→ **Work to complete**: Once the line containing "Annotated regions visible in this slice (expert" is found in the records below, return it and each following line exactly, up to and including the line containing "- gross tumour volume (mass): (281, 278, 385, 359)", and nothing else.

--------------------

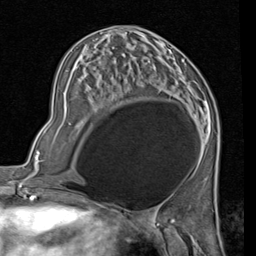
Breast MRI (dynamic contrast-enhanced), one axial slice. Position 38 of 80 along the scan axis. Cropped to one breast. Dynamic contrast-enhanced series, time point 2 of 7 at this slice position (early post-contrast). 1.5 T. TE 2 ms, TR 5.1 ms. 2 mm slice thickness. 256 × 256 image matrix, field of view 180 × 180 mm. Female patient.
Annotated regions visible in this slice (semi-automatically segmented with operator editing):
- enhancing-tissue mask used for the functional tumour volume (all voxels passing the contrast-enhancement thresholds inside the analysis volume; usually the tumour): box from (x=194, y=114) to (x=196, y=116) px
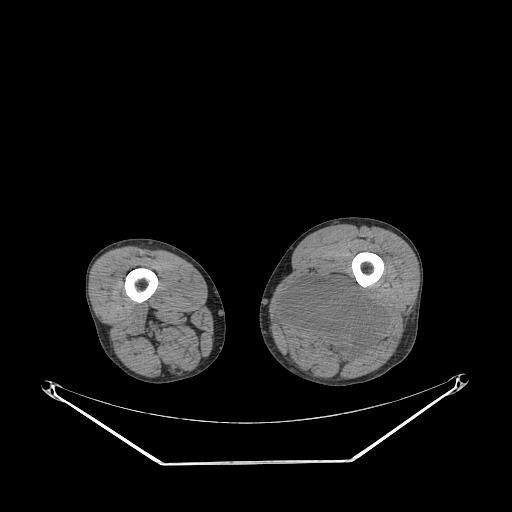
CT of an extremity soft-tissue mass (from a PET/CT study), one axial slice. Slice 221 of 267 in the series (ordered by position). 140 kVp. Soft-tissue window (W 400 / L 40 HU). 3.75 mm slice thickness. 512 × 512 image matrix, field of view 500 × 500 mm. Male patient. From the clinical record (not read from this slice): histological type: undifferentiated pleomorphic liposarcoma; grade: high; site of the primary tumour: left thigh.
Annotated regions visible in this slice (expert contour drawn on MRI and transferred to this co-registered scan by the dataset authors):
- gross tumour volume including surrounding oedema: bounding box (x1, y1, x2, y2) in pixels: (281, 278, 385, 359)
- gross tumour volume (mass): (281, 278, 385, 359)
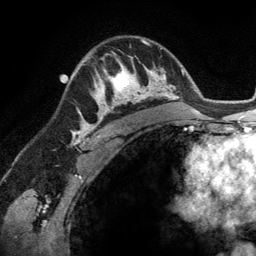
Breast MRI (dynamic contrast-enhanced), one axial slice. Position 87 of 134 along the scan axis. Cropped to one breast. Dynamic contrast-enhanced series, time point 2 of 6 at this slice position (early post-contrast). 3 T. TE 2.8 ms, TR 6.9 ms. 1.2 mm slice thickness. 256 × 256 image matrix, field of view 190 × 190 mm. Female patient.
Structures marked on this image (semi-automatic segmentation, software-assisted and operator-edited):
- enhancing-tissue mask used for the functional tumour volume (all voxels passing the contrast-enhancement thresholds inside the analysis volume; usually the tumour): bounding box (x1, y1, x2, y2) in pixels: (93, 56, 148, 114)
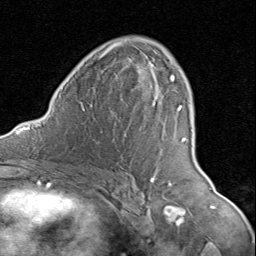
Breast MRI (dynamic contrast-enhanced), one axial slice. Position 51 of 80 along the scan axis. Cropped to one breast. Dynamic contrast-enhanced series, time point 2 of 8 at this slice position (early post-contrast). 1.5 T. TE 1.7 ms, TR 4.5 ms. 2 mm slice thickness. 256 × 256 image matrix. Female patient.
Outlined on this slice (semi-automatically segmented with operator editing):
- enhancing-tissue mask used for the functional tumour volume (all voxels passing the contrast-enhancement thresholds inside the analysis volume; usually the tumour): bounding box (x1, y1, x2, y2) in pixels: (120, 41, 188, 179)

--------------------

→ **Exercise output**:
Annotated regions visible in this slice (expert contour drawn on MRI and transferred to this co-registered scan by the dataset authors):
- gross tumour volume including surrounding oedema: bounding box (x1, y1, x2, y2) in pixels: (281, 278, 385, 359)
- gross tumour volume (mass): (281, 278, 385, 359)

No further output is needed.